The Big Blue has teamed up with Japan's TDK to develop what could be the next generation of non-volatile RAM called Spin Torque Transfer RAM (STT-RAM). Non-volatile memories are those that don't need any electric power to retain data.
An excerpt from CNET News.com:
In STT-RAM, an electric current is applied to a magnet to change the direction of the magnetic field. The direction of the magnetic field (up-and-down or left-to-right) causes a change in resistance, and the different levels of resistance register as 1s or 0s.
Earlier, IBM had been at the forefront promoting another RAM technology, MRAM (Magneto resistive Random Access Memory). However, it was found to be unfeasible to scale MRAM beyond the 65 nanometer limit. Thus, the scope for STT-RAM is that more memory in smaller non-volatile packages has immense potential for machines that will boot instantly.

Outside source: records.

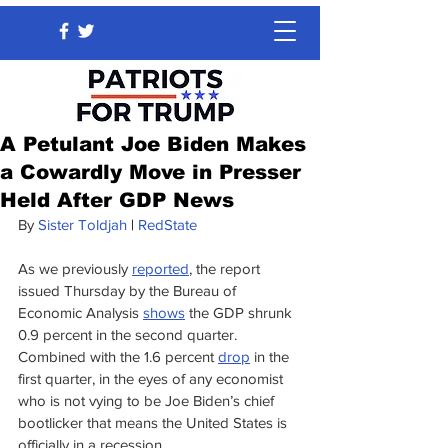
A Petulant Joe Biden Makes
a Cowardly Move in Presser
Held After GDP News
By 
Sister Toldjah
 | 
RedState
As we previously 
reported
, the report 
issued Thursday by the Bureau of 
Economic Analysis 
shows
 the GDP shrunk 
0.9 percent in the second quarter. 
Combined with the 1.6 percent 
drop
 in the 
first quarter, in the eyes of any economist 
who is not vying to be Joe Biden’s chief 
bootlicker that means the United States is 
officially in a recession.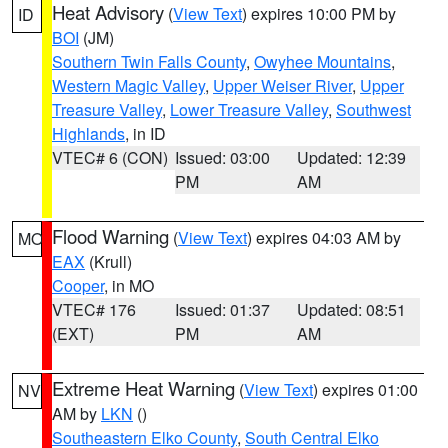
Heat Advisory
(
View Text
) expires 10:00 PM by
ID
BOI
(JM)
Southern Twin Falls County
,
Owyhee Mountains
,
Western Magic Valley
,
Upper Weiser River
,
Upper
Treasure Valley
,
Lower Treasure Valley
,
Southwest
Highlands
, in ID
VTEC# 6 (CON)
Issued: 03:00
Updated: 12:39
PM
AM
Flood Warning
(
View Text
) expires 04:03 AM by
MO
EAX
(Krull)
Cooper
, in MO
VTEC# 176
Issued: 01:37
Updated: 08:51
(EXT)
PM
AM
Extreme Heat Warning
(
View Text
) expires 01:00
NV
AM by
LKN
()
Southeastern Elko County
,
South Central Elko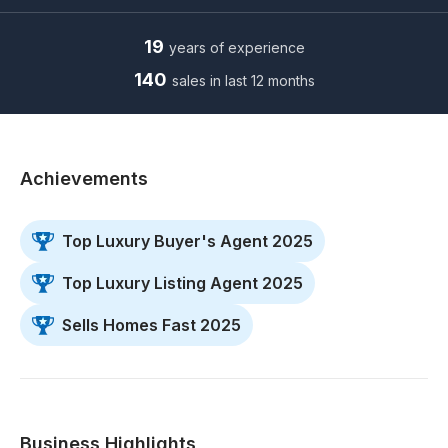
19
years of experience
140
sales in last 12 months
Achievements
Top Luxury Buyer's Agent 2025
Top Luxury Listing Agent 2025
Sells Homes Fast 2025
Business Highlights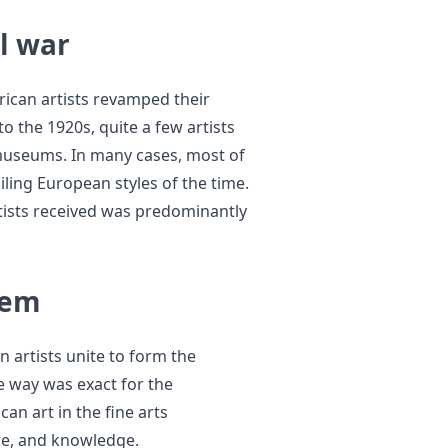
il war
rican artists revamped their
to the 1920s, quite a few artists
 museums. In many cases, most of
ling European styles of the time.
rtists received was predominantly
lem
 artists unite to form the
 way was exact for the
an art in the fine arts
ure, and knowledge.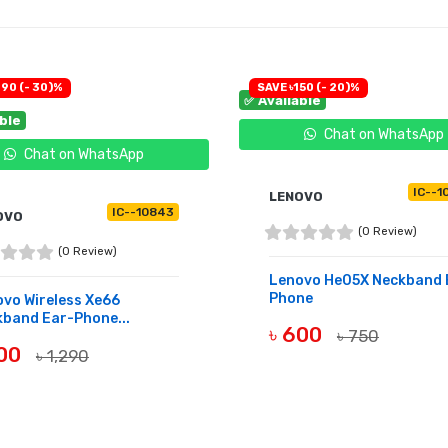
390 (- 30)%
SAVE ৳150 (- 20)%
✅ Available
able
Chat on WhatsApp
Chat on WhatsApp
IC--1
LENOVO
IC--10843
OVO
(0 Review)
(0 Review)
Lenovo He05X Neckband 
Phone
vo Wireless Xe66
band Ear-Phone...
৳ 600
৳ 750
900
৳ 1,290
BUY NOW
UY NOW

Their use becomes more obvious in cell phones and other mobile media devices.
IBM, TDK team on new chips (PC World | IDG News Service)

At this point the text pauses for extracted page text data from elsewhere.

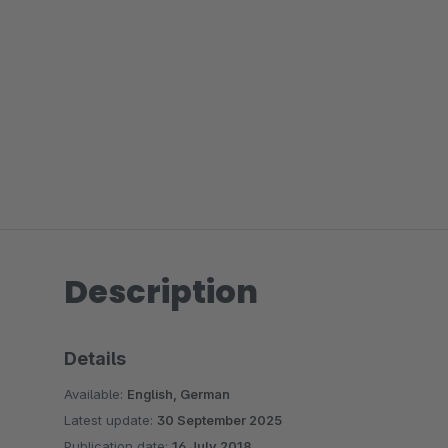
Description
Details
Available:
English, German
Latest update:
30 September 2025
Publication date:
16 July 2018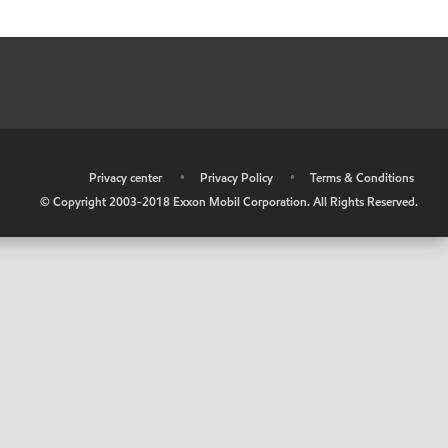
•
Privacy center
•
Privacy Policy
•
Terms & Conditions
© Copyright 2003-2018 Exxon Mobil Corporation. All Rights Reserved.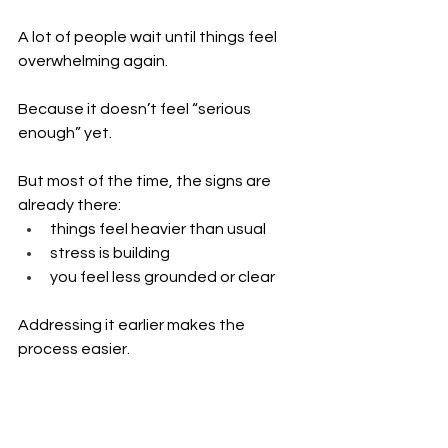
A lot of people wait until things feel 
overwhelming again.
Because it doesn’t feel “serious 
enough” yet.
But most of the time, the signs are 
already there:
things feel heavier than usual 
stress is building 
you feel less grounded or clear
Addressing it earlier makes the 
process easier.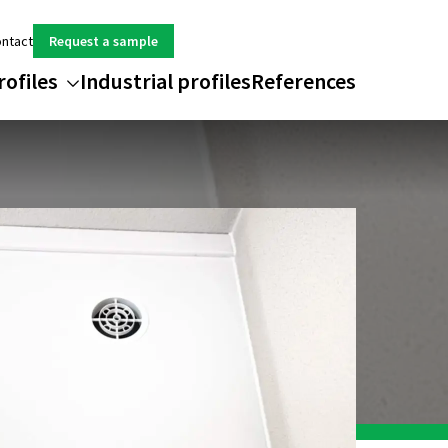
ntact
Request a sample
rofiles
Industrial profiles
References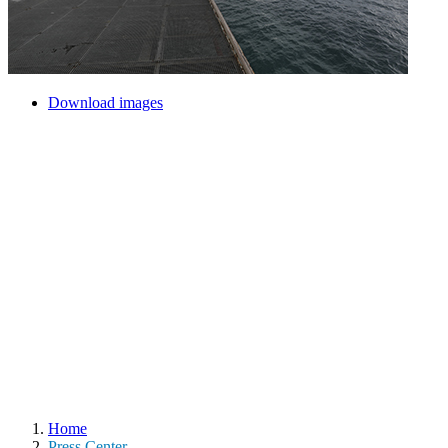
Download images
Home
Press Center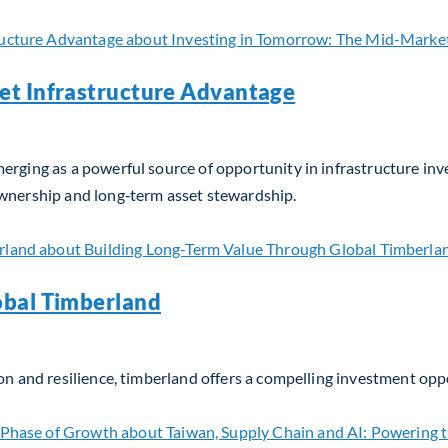
et Infrastructure Advantage
erging as a powerful source of opportunity in infrastructure in
ownership and long‑term asset stewardship.
t Infrastructure Advantage
obal Timberland
on and resilience, timberland offers a compelling investment opp
bal Timberland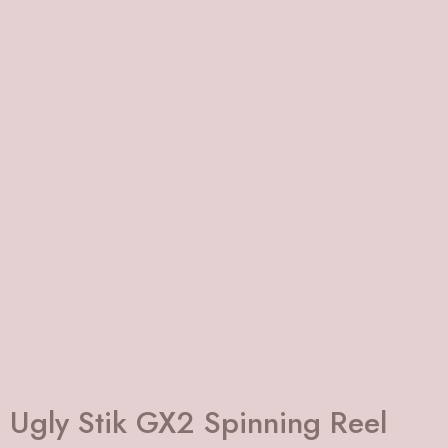
Ugly Stik GX2 Spinning Reel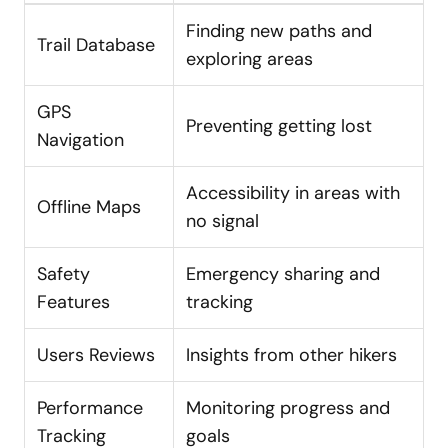
Finding new paths and
Trail Database
exploring areas
GPS
Preventing getting lost
Navigation
Accessibility in areas with
Offline Maps
no signal
Safety
Emergency sharing and
Features
tracking
Users Reviews
Insights from other hikers
Performance
Monitoring progress and
Tracking
goals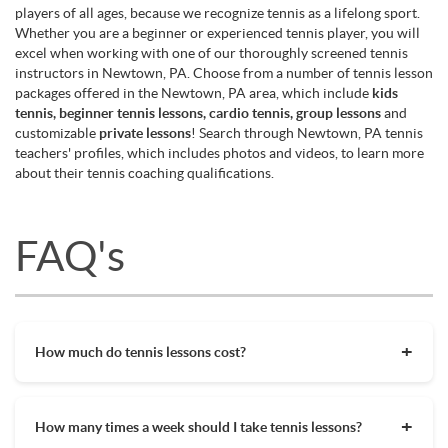
players of all ages, because we recognize tennis as a lifelong sport.
Whether you are a beginner or experienced tennis player, you will
excel when working with one of our thoroughly screened tennis
instructors in Newtown, PA. Choose from a number of tennis lesson
packages offered in the Newtown, PA area, which include
kids
tennis, beginner tennis lessons, cardio tennis, group lessons
and
customizable
private lessons
! Search through Newtown, PA tennis
teachers' profiles, which includes photos and videos, to learn more
about their tennis coaching qualifications.
FAQ's
How much do tennis lessons cost?
The cost of private tennis lessons can vary depending on
factors such as location, level of instruction, and the coach's
How many times a week should I take tennis lessons?
experience. On average, private tennis lessons are between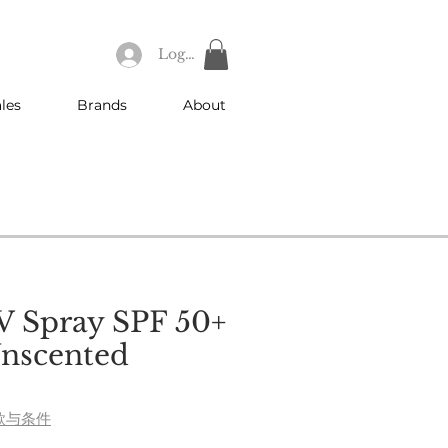
Log In
les
Brands
About
V Spray SPF 50+
nscented
e
款与条件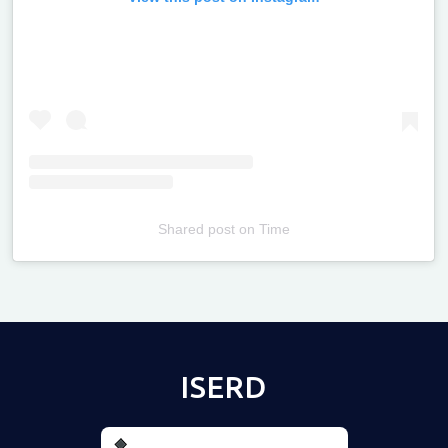
Shared post
on
Time
Televizia
ISERD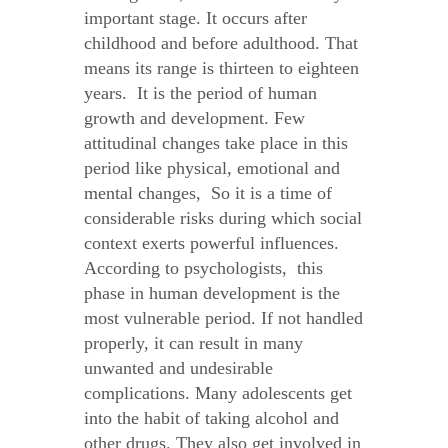
important stage. It occurs after
childhood and before adulthood. That
means its range is thirteen to eighteen
years. It is the period of human
growth and development. Few
attitudinal changes take place in this
period like physical, emotional and
mental changes, So it is a time of
considerable risks during which social
context exerts powerful influences.
According to psychologists, this
phase in human development is the
most vulnerable period. If not handled
properly, it can result in many
unwanted and undesirable
complications. Many adolescents get
into the habit of taking alcohol and
other drugs. They also get involved in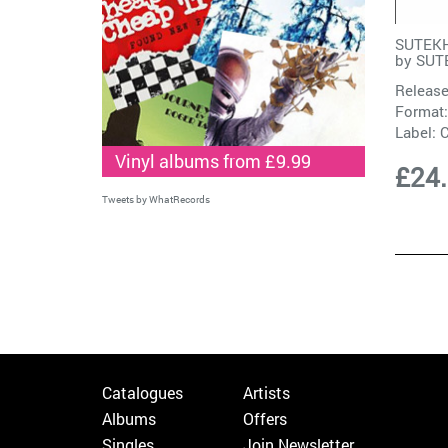
SUTEKH
by
SUT
Release
Format:
Label:
C
Vinyl albums from £9.99
£24
Tweets by WhatRecords
Catalogues
Artists
Albums
Offers
Singles
Join Newsletter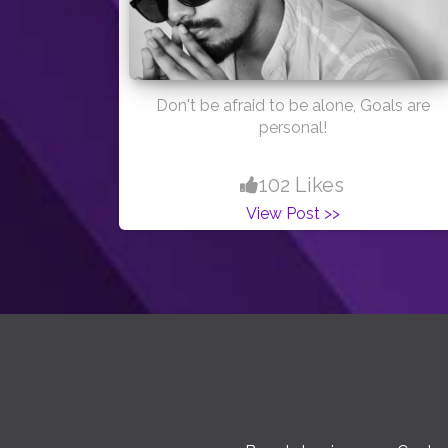
Don't be afraid to be alone, Goals are
personal!
102 Likes
View Post >>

IBM, TDK partner on Spin Torque RAM (Semiconductor.net)
IBM and TDK to work on compact MRAM chips (TechWorld)
A chief competitor to the STT technology is the phase change technology pioneered by Intel and STmicroelectronics. There's no doubt that the future of memory is megabytes on nano-size, but which will it be - STT, phase change, or possibly something else?